Bloomberg and Bernie Fight Over Which Communist Dictatorship Is the Least Evil
But Sanders is also right that America has made some terrible foreign policy mistakes in the past.
Democratic presidential hopefuls Mike Bloomberg and Bernie Sanders clashed Tuesday night over which authoritarian communist regimes are worth praising. Both fumbled what should have been straight-forward responses.
Bloomberg, the former mayor of New York City, was asked about his past praise of Chinese President Xi Jinping. In a 2019 interview, Bloomberg said, "Xi Jinping is not a dictator; he has to satisfy his constituents or he's not going to survive." Given a second chance, Bloomberg did find the courage to criticize China's lack of press freedoms and what he called an "abominable" record on human rights—but then he pivoted, weirdly, to argue that Xi is not a dictator because he "serves at the behest of the Politburo" of the Communist Party of China, the 25-member political committee that runs the country.

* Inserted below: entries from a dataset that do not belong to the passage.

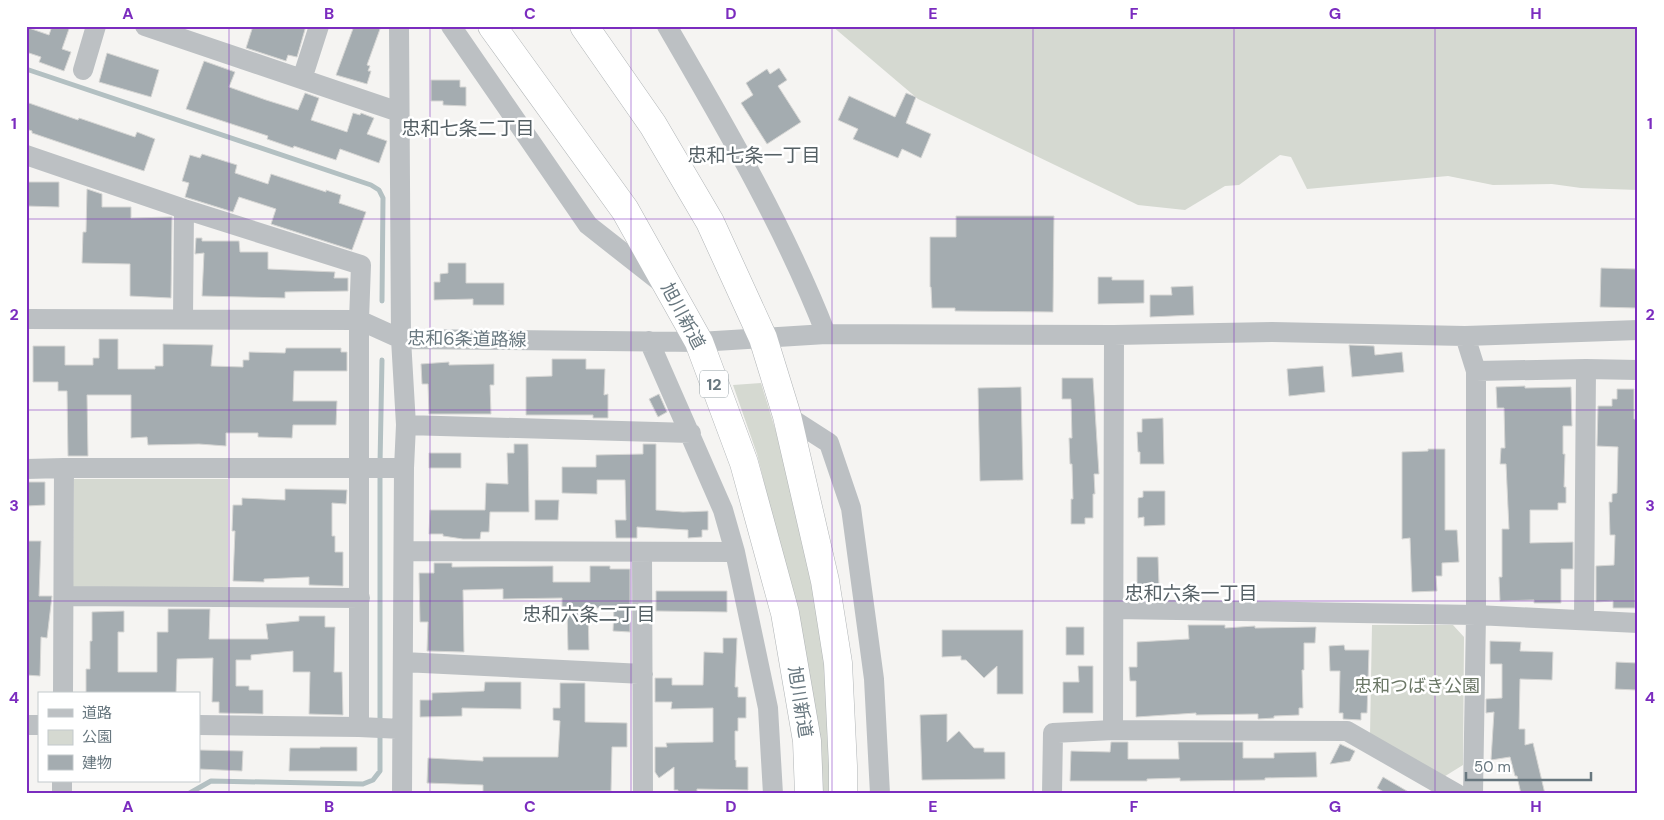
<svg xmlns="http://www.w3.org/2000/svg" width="1664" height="820" font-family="'DM Sans','Noto Sans JP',sans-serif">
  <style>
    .green { fill: #d5d9d1 }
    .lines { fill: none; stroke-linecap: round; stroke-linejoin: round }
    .stream { stroke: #b3c0c2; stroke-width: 5 }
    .building { fill: #a4acb0; stroke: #d6d6d4 }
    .highway-casing { stroke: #b0b4b6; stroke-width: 29 }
    .minor { stroke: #bcc0c3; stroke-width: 20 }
    .highway { stroke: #fff; stroke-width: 28 }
    .grid { fill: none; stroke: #7b2cbf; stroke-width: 1; stroke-opacity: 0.55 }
    .labels { text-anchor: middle; stroke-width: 5; stroke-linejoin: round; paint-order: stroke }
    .shield { fill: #fff; stroke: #95a0a5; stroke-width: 1 }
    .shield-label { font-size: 16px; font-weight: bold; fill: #68777f }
    .street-label { font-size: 18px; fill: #68777f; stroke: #fff }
    .park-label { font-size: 18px; fill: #6b7766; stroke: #fff }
    .neighbourhood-label { font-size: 19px; fill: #556065; stroke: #fff }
    .neatline { fill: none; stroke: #7b2cbf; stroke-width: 2 }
    .grid-label { font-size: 16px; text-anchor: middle; font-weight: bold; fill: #7b2cbf }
  </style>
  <rect width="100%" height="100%" fill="#f5f4f2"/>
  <!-- green -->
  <path class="green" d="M832,26H1638V190L1581,188L1552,184L1493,185L1448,176L1307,189L1291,157L1280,155L1239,185L1225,186L1185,210L1138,205L918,99Z
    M761,383L795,493L832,688L834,794H820L797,614L757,454L733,385Z
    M74,479H228V587H73Z
    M1372,625H1453L1464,637L1463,765L1442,778L1370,735Z"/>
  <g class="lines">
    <!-- stream -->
    <path class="stream" d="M26,69L371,185L379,190L383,198L382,301
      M380,464L382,360
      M380,473V724
      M188,794L211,781L363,784L373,780L380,771V733"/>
  </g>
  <!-- building -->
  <path class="building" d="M52,26H70L62,49L71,52L64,71L39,62L41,57L26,52V27L49,35Z
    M253,26H306L297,57L288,55L286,61L246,48Z
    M354,26H373L380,29L367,65L370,66L368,71H371L367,84L336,75Z
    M107,53L159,70L151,97L99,82Z
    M204,61L235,72L229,87L266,100L298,110L305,93L319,98L311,120L347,132L353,113L360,115L361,113L374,118L367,134L387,141L379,163L340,149L336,160L294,146L293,148L267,139L268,136L186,109Z
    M779,68L787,80L778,86L801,122L767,144L741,103L753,95L746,83L767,69L770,74Z
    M431,80H460V87H466V106L443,105V101H431Z
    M906,93L916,97L906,123L931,134L921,158L902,149L898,158L853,139L858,129L838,120L849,96L895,117Z
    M26,102L78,120L79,118L135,137L137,132L155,139L144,171L32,133V131L26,129Z
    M202,154L237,165L235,173L268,184L271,174L326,192V190L341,195L339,203L366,212L352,250L271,224L276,209L239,197L233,212L185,197L189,183L182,181L190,155L200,158Z
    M26,182H59V207L26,206Z
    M87,189L102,194V207H131V218L172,217L171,298L130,296V264L82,263L83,232H86Z
    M956,216H1054L1053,312L955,311V308H932L931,287H930V237H956Z
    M196,238H202V241H239L240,252H268V269L335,272L334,278H348V291L285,292V298L202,296L204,253L195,254Z
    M448,263H466V283H504V305H473V299L434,300V282H440V274L448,273Z
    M1601,268L1637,269L1636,308L1600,307Z
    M1098,277H1112V280H1144V303L1098,304Z
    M1193,286L1194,315L1150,317V295H1172L1171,287Z
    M99,339H118V369H155V366H163V344L213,345L211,366L243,367V360H249V352L285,353L286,348H341V352H347V371H294L293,401H337L336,425H293L292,438L258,437V433H226V446L199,444L148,445L147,437L131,438V395H87L88,456H68L67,391H58V382H33V346H65V365H93V358H99Z
    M1349,345L1374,346L1375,355L1402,352L1404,372L1352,377Z
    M552,359H586V369H605L604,395L608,394V418H593V415H526V377L552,376Z
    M449,362V365L494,364V385H490L491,414H429L428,384H422L421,364Z
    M1323,366L1325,392L1289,396L1287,369Z
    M1062,378H1093L1099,474H1094L1095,494H1093V518H1085V524H1071V499H1073L1072,464H1070L1069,438H1072L1071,399H1062Z
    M1525,386V388L1571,387L1572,426H1563V454H1565L1564,487H1566V503H1558V510H1530V543L1573,542V569H1561V603H1534V600L1500,601L1499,577H1502V529H1509L1506,464H1500L1501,448H1505L1504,408H1497L1496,387Z
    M1021,387L1023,480L980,481L978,388Z
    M1617,389H1634V419H1636L1635,608H1613V601L1596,602V566L1614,565L1615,535H1610L1609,502H1612V494L1617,493L1618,447L1597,446L1598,406H1612V399H1617Z
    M659,394L667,412L658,417L649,399Z
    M1163,418L1164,464H1140V452H1138L1137,432H1142V419Z
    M514,444H528L529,512H490L489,532H481L480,539H463L443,536V534H429L430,510H485L486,483L508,484L507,453H514Z
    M643,444H656V510L683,512L708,511V530H702V537L688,538V530L637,527V538H616L615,520H626L625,480H597V494L562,493V467H596V455L643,454Z
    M1428,449H1445V530H1457L1459,562L1442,563V576H1436L1437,591L1412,592L1410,538L1402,539V452L1428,451Z
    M429,453H461V468H429Z
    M27,482H45V505L27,506Z
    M285,489L347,490L346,504L332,503V536H335V552H343V586L309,585V577L264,579V582L233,581L235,531H232L233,505H242V498L285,500Z
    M1143,491H1165V525L1144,526V517L1138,518V498L1143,497Z
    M535,500H559L558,520H535Z
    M26,541H41L39,596H52L47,638L41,637L40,676L26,675Z
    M1137,557H1158L1159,585L1137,586Z
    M434,563H452V567L553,566V582H590V566H610V569H630V632L613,631L614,608H588L589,650H568L567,607H562V598L503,599V589L463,590L464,652L427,651L428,622H420L419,573H434Z
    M656,591H727V612L656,611Z
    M168,609H210L209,639H268L266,624L299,621V616H325V627H335L334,672H342L343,715L309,714L310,672H293V651L251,655V660H236V686H249V690H263V714L219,713V702H212L213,658L177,659L176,694H86V669H90V641H92V612L124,611V632H118V672H157V632H168Z
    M1188,625H1225V628L1255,626V628L1316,627L1315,643H1304V670H1302L1303,708H1299V715L1274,716V718L1258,719V714L1196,715V713L1136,717V681H1130L1129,667H1137V642L1189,639Z
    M1066,627H1084V655H1066Z
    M942,630H1023V694H997V666L984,678L966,660H961V656L942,657Z
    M723,638H737L735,687H738V697H746V718H738V731H735V760H736V767H748V790L697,789V794H678V790H674V767L659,778L655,772V747H667L666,743L713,742V708L671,709L672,702H655V678H672V685H703L704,652L723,653Z
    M1490,641L1521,642L1520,651L1553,652L1552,680L1520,679L1519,729H1525V745L1533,743L1545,794H1521L1517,776H1515L1510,757L1491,760L1494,712L1486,713V699L1502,698V664H1490Z
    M1344,645L1345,650H1369L1367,713H1361V720L1343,719V713H1339L1340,671H1330L1329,646Z
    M1616,662L1637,663L1636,690L1615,689Z
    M1078,666H1093V713H1063V682H1079Z
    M485,682H521V709L462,708V716L420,717V700H432V693L484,691Z
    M560,683H585V722L627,723V747H612L611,791L483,792V785L427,783L428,758L483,761V757H558L560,721L553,720V708H560Z
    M947,714V742L959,731L974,748H984V752H1005V779L922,780L920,715Z
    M1111,742H1128V759H1179L1178,742H1243V758H1274V753L1316,752L1317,777L1265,778V780L1180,781V778L1147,779V781H1070L1071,751L1110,752Z
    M1340,744L1355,751L1350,761L1330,764Z
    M320,747H357V771H289L290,748H320Z
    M199,750L243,751L242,771L199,769Z
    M1383,777L1412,794H1387L1377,788Z"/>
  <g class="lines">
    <defs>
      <path id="highway" d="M492,26L625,210L699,342L744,463L785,613L807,741L809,794
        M584,26L653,125L710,222L763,338L787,416L825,581L838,663L843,766V794"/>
    </defs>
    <!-- highway casing -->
    <use href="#highway" class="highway-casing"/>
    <!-- minor -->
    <path class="minor" d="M145,26L399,112
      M399,26L401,339L406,425L404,468L402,794
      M451,26L588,225L663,284
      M667,26C725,126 784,226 826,334
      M83,70L96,26
      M302,79L319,26
      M26,155L184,209L361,265L359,320V727
      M183,318L184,209
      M26,319L359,320L401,339L699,342L826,334L1114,335L1272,332L1465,336L1638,330
      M1465,336L1476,371V615L1473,794
      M649,341L723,510L735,552L768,708L773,794
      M1476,371L1586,369L1638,370
      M787,416L829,443L851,508L874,679L880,794
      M406,425L691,433
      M26,469L64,468H404
      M404,551L735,552
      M642,552L643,794
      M64,596L360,598
      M1114,609L1476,615L1638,623
      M1584,619L1586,369
      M403,662L643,674
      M63,694L64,468
      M26,725H39
      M199,725L359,727L402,729
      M1113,730L1114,335
      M62,794V781
      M1052,794L1053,733L1113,730L1347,731L1457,794"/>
    <!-- highway -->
    <use href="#highway" class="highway"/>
  </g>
  <!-- grid -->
  <path class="grid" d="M229,26V794M430,26V794M631,26V794M832,26V794M1033,26V794M1234,26V794M1435,26V794M26,219H1638M26,410H1638M26,601H1638"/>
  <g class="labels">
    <!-- shield labels -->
    <rect class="shield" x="700" y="370.5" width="28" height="27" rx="4"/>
    <g class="shield-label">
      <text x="714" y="390">12</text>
    </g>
    <!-- street labels -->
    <g class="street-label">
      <text transform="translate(683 316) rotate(62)" y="6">旭川新道</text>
      <text transform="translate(467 339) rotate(1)" y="6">忠和6条道路線</text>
      <text transform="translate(800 702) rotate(81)" y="6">旭川新道</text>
    </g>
    <!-- park labels -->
    <g class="park-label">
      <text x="1417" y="692">忠和つばき公園</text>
    </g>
    <!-- neighbourhood labels -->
    <g class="neighbourhood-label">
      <text x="468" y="135">忠和七条二丁目</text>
      <text x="754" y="162">忠和七条一丁目</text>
      <text x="1191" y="600">忠和六条一丁目</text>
      <text x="589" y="621">忠和六条二丁目</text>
    </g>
  </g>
  <!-- border -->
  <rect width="1664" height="820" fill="none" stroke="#ffffff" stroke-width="55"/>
  <!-- legend -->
  <rect x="38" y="692" width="162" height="90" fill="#ffffff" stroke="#c3c9cc"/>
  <rect x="48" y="709" width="25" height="8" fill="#bcc0c3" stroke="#c3c9cc"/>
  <text x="82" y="718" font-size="15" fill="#68777f">道路</text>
  <rect x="48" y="730" width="25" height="15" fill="#d5d9d1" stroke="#c3c9cc"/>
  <text x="82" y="742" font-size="15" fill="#68777f">公園</text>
  <rect x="48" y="755" width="25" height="15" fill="#a4acb0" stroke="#c3c9cc"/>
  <text x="82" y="768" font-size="15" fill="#68777f">建物</text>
  <!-- scale -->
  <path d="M1466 772v8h125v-8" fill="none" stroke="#68777f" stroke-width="2.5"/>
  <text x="1474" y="772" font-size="15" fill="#68777f" stroke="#ffffff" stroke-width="4" paint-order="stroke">50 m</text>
  <rect x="28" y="28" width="1608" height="764" class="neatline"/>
  <g class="grid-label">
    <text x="128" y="19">A</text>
    <text x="329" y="19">B</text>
    <text x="530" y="19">C</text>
    <text x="731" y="19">D</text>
    <text x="933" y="19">E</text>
    <text x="1134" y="19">F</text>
    <text x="1335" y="19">G</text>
    <text x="1536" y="19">H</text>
    <text x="14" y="129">1</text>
    <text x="1650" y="129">1</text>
    <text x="14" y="320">2</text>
    <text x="1650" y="320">2</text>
    <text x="14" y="511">3</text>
    <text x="1650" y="511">3</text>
    <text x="14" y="703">4</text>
    <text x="1650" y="703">4</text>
    <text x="128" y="812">A</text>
    <text x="329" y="812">B</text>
    <text x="530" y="812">C</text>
    <text x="731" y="812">D</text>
    <text x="933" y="812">E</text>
    <text x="1134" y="812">F</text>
    <text x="1335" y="812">G</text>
    <text x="1536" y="812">H</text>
  </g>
</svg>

That is hardly the same thing as being democratically accountable, of course. It is roughly equivalent to arguing that National Football League Commissioner Roger Goodell is accountable to the American people because he is elected to his post by the owners of the league's 32 teams.
Sanders pounced on the mistake. "The Chinese government is responsive to the politburo, but who the hell is the politburo?" he asked. Yes, that's a self-described socialist criticizing a government run by a politburo—a thing that is a feature almost exclusively of socialist governments.
But Sanders quickly stumbled over a chance to correct his own record of praising authoritarian regimes. His past praise of longtime Cuban dictator Fidel Castor and his own literal honeymoon in the Soviet Union figure to be fodder for negative ads if he wins the Democratic nomination, and Sanders only made that situation worse for himself on Tuesday by arguing that "when dictatorships, whether it is the Chinese or the Cubans, do something good, you acknowledge that."
In praising authoritarian foreign governments that refuse to recognize basic human freedoms, both Bloomberg and Sanders have something in common with the man they ultimately hope to unseat from the presidency. President Donald Trump has repeatedly expressed his admiration for Russian President Vladimir Putin, said he "loves" Xi, cheered Turkish authoritarian thug Recep Tayyip Erdoğan as "a hell of a leader," commended Philippines President Rodrigo Duterte for the extrajudicial murder of drug offenders, and just this week partied with nationalist Indian Prime Minister Narendra Modi.
It should be fairly easy to answer these questions, especially for the Democrats who are trying to defeat Trump. Don't praise dictators. It's literally that easy.
Sanders' insistence on finding a silver lining in Castro's bloody reign over Cuba reads as especially churlish considering he insisted tonight that America has not fully owned its history of propping up dictators around the world. "Occasionally, it might be a good idea to be honest about American foreign policy," he said, mentioning American-backed coups in Iran and Guatemala during the Cold War. That is a very good idea.
If Sanders can't find a silver lining in U.S.-backed coups, fair enough. But he should stop proclaiming the upsides of a dictatorship with so many victims that the world's foremost experts cannot count them all.